**Избранный фрагмент**
==============================

Последняя глава «Евгения Онегина». Стихотворения Александра Пушкина. Стихотворения Виктора Теплякова

«Последняя глава «Евгения Онегина». Сочинение Александра Пушкина; Стихотворения Александра Пушкина. Третья часть; Стихотворения Виктора Теплякова» — рецензия Николая Надеждина из серии «Летописи отечественной литературы», напечатанная в 1832 году без подписи[1][2]. Большая часть её первой трети (про «Онегина») цитировалась Н. Г. Чернышевским в третьей статье цикла «Сочинения Пушкина» (1855).

==============================

**Исходные данные**

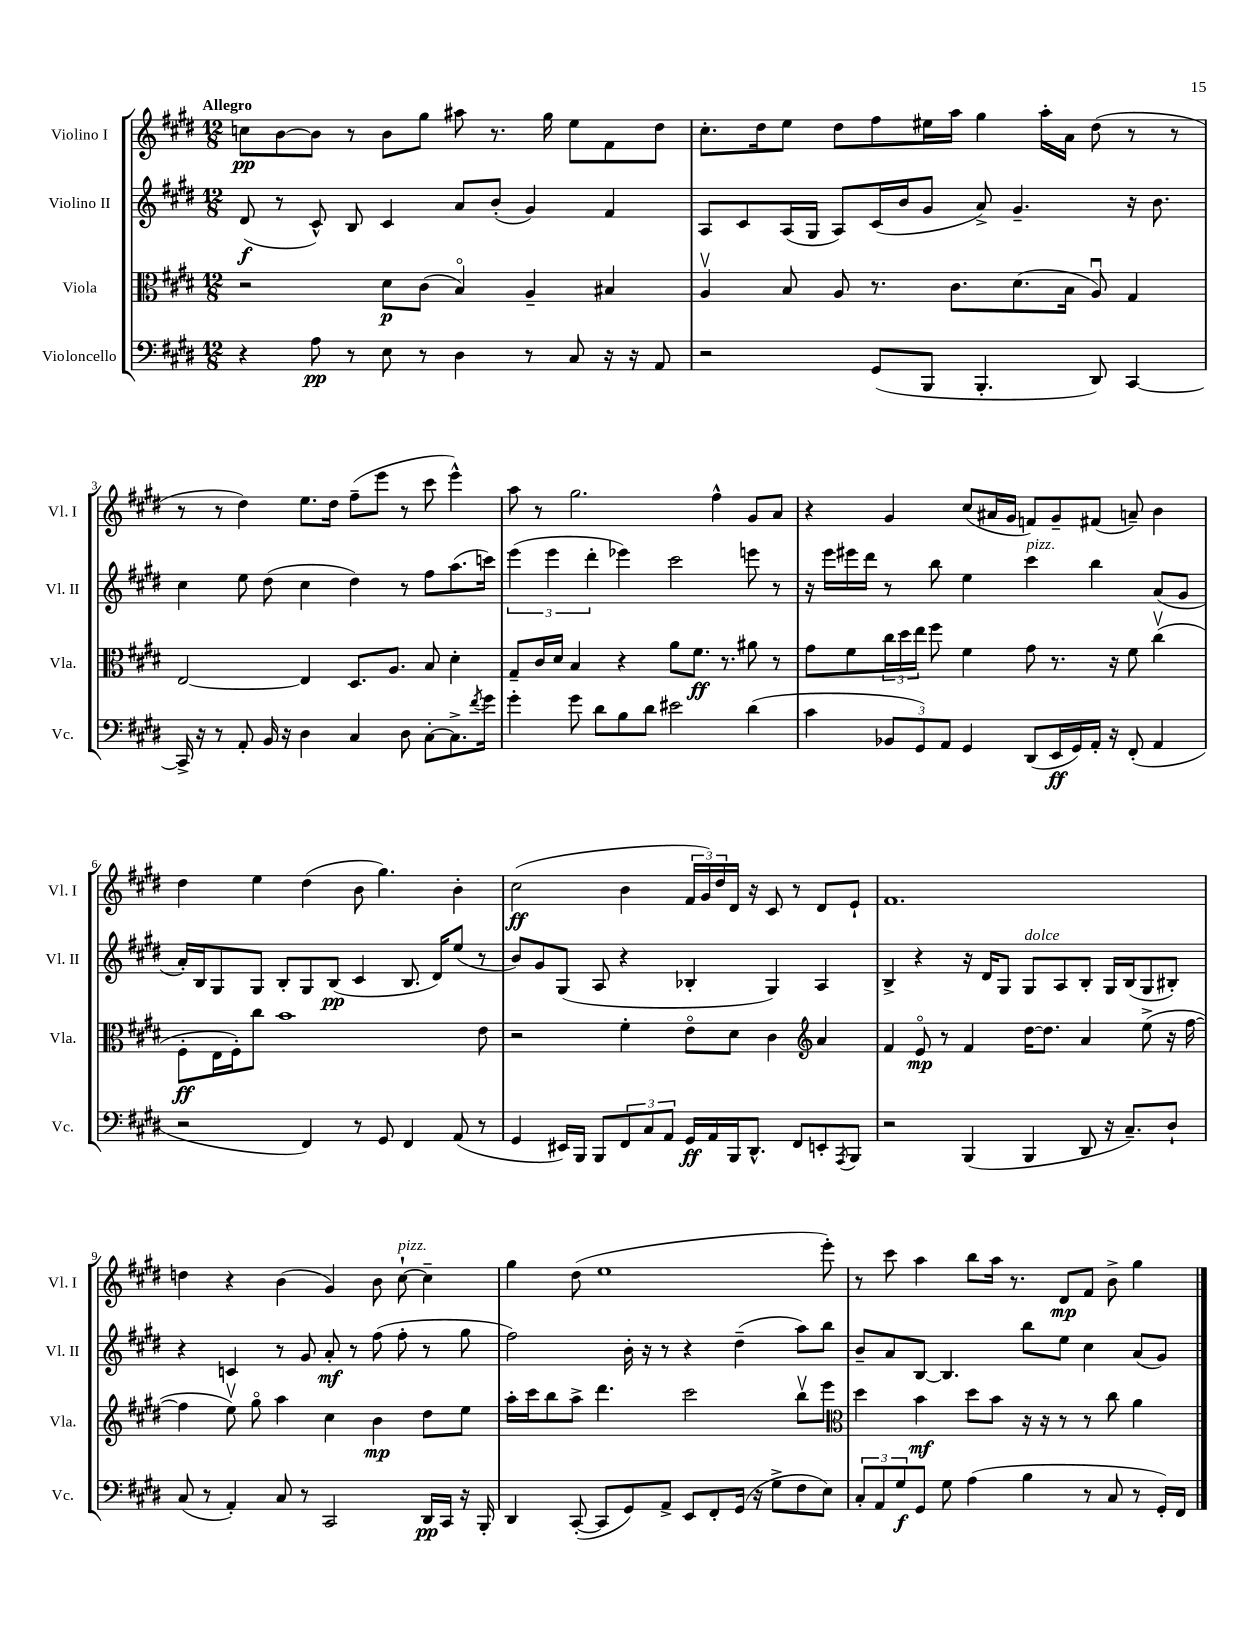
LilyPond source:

<<
\new StaffGroup <<
\new Staff = "s0" \with { instrumentName = "Violino I" shortInstrumentName = "Vl. I" } {
    \clef treble \key e \major \numericTimeSignature \time 12/8 \tempo "Allegro"
    c''8\pp b'8~ b'8 r8 b'8 gis''8 ais''8 r8. gis''16 e''8 fis'8 dis''8 |
    cis''8.-. dis''16 e''8 dis''8 fis''8 eis''16 a''16 gis''4 a''16-. a'16 dis''8( r8 r8 |
    r8 r8 dis''4) e''8. dis''16 fis''8--( e'''8 r8 cis'''8 e'''4-^) |
    a''8 r8 gis''2. fis''4-^ gis'8 a'8 |
    r4 gis'4 cis''8( ais'16 gis'16 f'8) gis'8-- fis'8( a'8--) b'4 |
    dis''4 e''4 dis''4( b'8 gis''4.) b'4-. |
    cis''2\ff( b'4 \tuplet 3/2 { fis'16 gis'16) dis''16 } dis'16 r16 cis'8 r8 dis'8 e'8-! |
    fis'1. |
    d''4 r4 b'4( gis'4) b'8 cis''8~-!^\markup { \italic "pizz." } cis''4-- |
    gis''4 dis''8( e''1 e'''8-.) |
    r8 cis'''8 a''4 b''8 a''16 r8. dis'8\mp fis'8 b'8-> gis''4 \bar "|." |
}
\new Staff = "s1" \with { instrumentName = "Violino II" shortInstrumentName = "Vl. II" } {
    \clef treble \key e \major \numericTimeSignature \time 12/8
    dis'8\f( r8 cis'8-^) b8 cis'4 a'8 b'8-.( gis'4) fis'4 |
    a8 cis'8 a16( gis16 a8) cis'16( b'16 gis'8 a'8->) gis'4.-- r16 b'8. |
    cis''4 e''8 dis''8( cis''4 dis''4) r8 fis''8 a''8.( c'''16) |
    \tuplet 3/2 { e'''4( e'''4 dis'''4-. } ees'''4) cis'''2 e'''8 r8 |
    r16 e'''16 eis'''16 dis'''16 r8 b''8 e''4 cis'''4^\markup { \italic "pizz." } b''4 a'8( gis'8 |
    a'16-.) b16 gis8 gis8 b8-. gis8 b8\pp( cis'4 b8. dis'16) e''8( r8 |
    b'8) gis'8 gis8( a8 r4 bes4-. gis4) a4 |
    b4-> r4 r16 dis'16 gis8 gis8^\markup { \italic "dolce" } a8 b8-. gis16 b16( gis8 bis8-.) |
    r4 c'4 r8 gis'8 a'8-.\mf r8 fis''8( fis''8-. r8 gis''8 |
    fis''2) b'16-. r16 r8 r4 dis''4--( a''8) b''8 |
    b'8-- a'8 b8~ b4. b''8 e''8 cis''4 a'8( gis'8) \bar "|." |
}
\new Staff = "s2" \with { instrumentName = "Viola" shortInstrumentName = "Vla." } {
    \clef alto \key e \major \numericTimeSignature \time 12/8
    r2 dis'8\p cis'8( b4\flageolet) a4-- bis4 |
    a4\upbow b8 a8 r8. cis'8. dis'8.( b16 a8\downbow) gis4 |
    e2~ e4 dis8. a8. b8 dis'4-. |
    gis8-- cis'16 dis'16 b4 r4 a'8 fis'8.\ff r8. ais'8 r8 |
    gis'8 fis'8 \tuplet 3/2 { cis''16 dis''16 e''16 } fis''8 fis'4 gis'8 r8. r16 fis'8 cis''4\upbow( |
    fis8-.\ff e16 fis16-.) cis''8 b'1 e'8 |
    r2 fis'4-. e'8\flageolet dis'8 cis'4 \clef treble a'4 |
    fis'4 e'8\flageolet\mp r8 fis'4 dis''16~ dis''8. a'4 e''8->( r16 fis''16~ |
    fis''4 e''8\upbow) gis''8\flageolet a''4 cis''4 b'4\mp dis''8 e''8 |
    a''16-. cis'''16 b''8 a''8-> dis'''4. cis'''2 b''8\upbow e'''8 |
    \clef alto dis''4 b'4\mf dis''8 b'8 r16 r16 r8 r8 cis''8 a'4 \bar "|." |
}
\new Staff = "s3" \with { instrumentName = "Violoncello" shortInstrumentName = "Vc." } {
    \clef bass \key e \major \numericTimeSignature \time 12/8
    r4 a8\pp r8 e8 r8 dis4 r8 cis8 r16 r16 a,8 |
    r2 gis,8( b,,8 b,,4.-. dis,8) cis,4~ |
    cis,16-> r16 r8 a,8-. b,16 r16 dis4 cis4 dis8 cis8~-. cis8.-> \acciaccatura { fis'8 } gis'16 |
    gis'4-. gis'8 dis'8 b8 dis'8 eis'2 dis'4( |
    cis'4 \tuplet 3/2 { bes,8 gis,8) a,8 } gis,4 dis,8( e,16\ff gis,16) a,16-. r16 fis,8-.( a,4 |
    r2 fis,4) r8 gis,8 fis,4 a,8( r8 |
    gis,4 eis,16) b,,16 b,,8 \tuplet 3/2 { fis,8 cis8 a,8 } gis,16\ff a,16 b,,16 dis,8.-^ fis,8 e,8-. \acciaccatura { a,,8 } b,,8 |
    r2 b,,4( b,,4 dis,8 r16 cis8.--) dis8-! |
    cis8( r8 a,4-.) cis8 r8 cis,2 dis,16\pp cis,16 r16 b,,16-. |
    dis,4 cis,8~-.( cis,8 gis,8) a,8-> e,8 fis,8-. gis,16( r16 gis8-> fis8 e8) |
    \tuplet 3/2 { cis8-. a,8 gis8\f } gis,8 gis8 a4( b4 r8 cis8 r8 gis,16-.) fis,16 \bar "|." |
}
>>
>>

==============================

**Условие задания**
Кто, согласно фрагменту, написал рецензию и в каком году она была напечатана?

**Ответ**
Рецензию написал Николай Надеждин, напечатана она была в 1832 году.